On Monday, the company revealed that in order to further accelerate its direct-to-consumer strategy, it would be centralizing its media businesses into a single organization that will be responsible for content distribution, ad sales and Disney+.
DIS shares jumped 5% following the announcement.
As of August, Disney has 100 million paid subscribers across its streaming offerings, more than half of whom are subscribers to Disney+.
However, the move was not deemed as a result of the pandemic.
“I would not characterize it as a response to Covid,” CEO Bob Chapek told CNBC’s Julia Boorstin on “Closing Bell” on Monday. “I would say Covid accelerated the rate at which we made this transition, but this transition was going to happen anyway.”
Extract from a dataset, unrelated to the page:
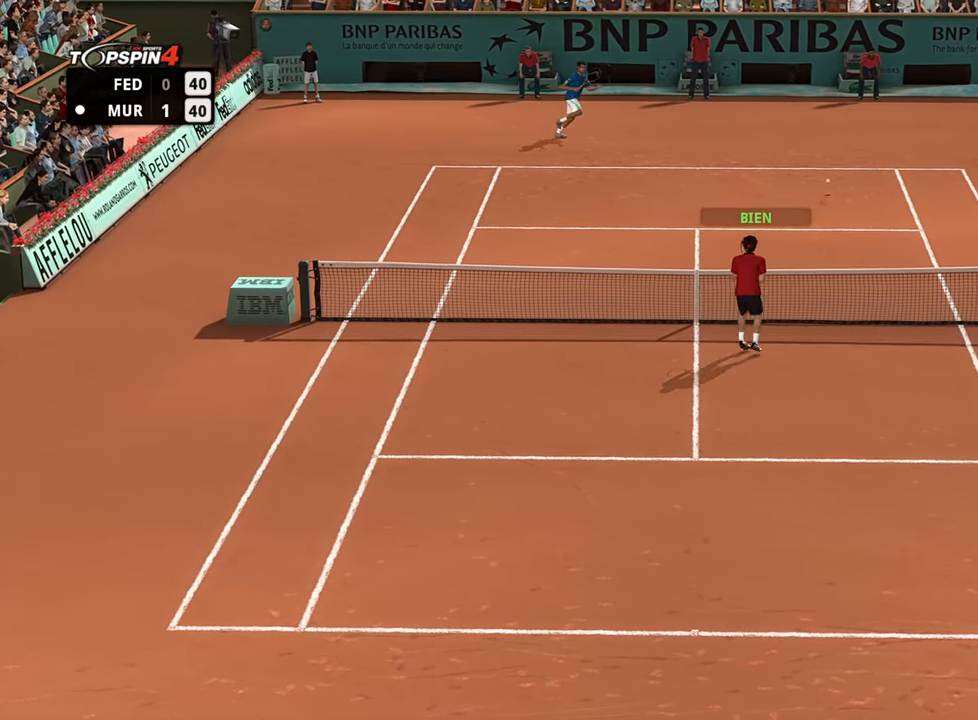
{"buttons": [], "left_stick": "center", "right_stick": "center", "events": [[183, "left_stick", "center"]]}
“We are tilting the scale pretty dramatically [toward streaming],” Chapek said on “Closing Bell,” noting that the company is looking at all investments, including dividends, as it seeks to increase its spend on new content. Chapek said the board of directors will have the final say on Disney’s dividend payouts.
Chapek said the reorganization could result in some reduction of staff, but not likely at the same scale as was seen at the company’s parks division last month. Disney was forced to lay off around 28,000 workers after it became clear that its Disneyland parks in California would not be reopening soon.
Disney has become more reliant on Disney+ as movie theaters have been unable to resume operations since being forced to close down in March. In recent months, the company pushed back a number of its theatrical releases including its Marvel blockbuster “Black Widow.” The much anticipated Pixar film “Soul” has also been postponed. It will now arrive on Disney+ in December.
Analysts are still awaiting word from Disney about how “Mulan” fared after Disney removed it from theatrical release and sold it through Disney+ for $30. It is expected that the company will share more details about its performance during its next earnings report in November.
It seems as if Disney is ahead of the curve once again. If Disney is fully committed to streaming, this is a strong indication for where the theater industry is headed (AMC).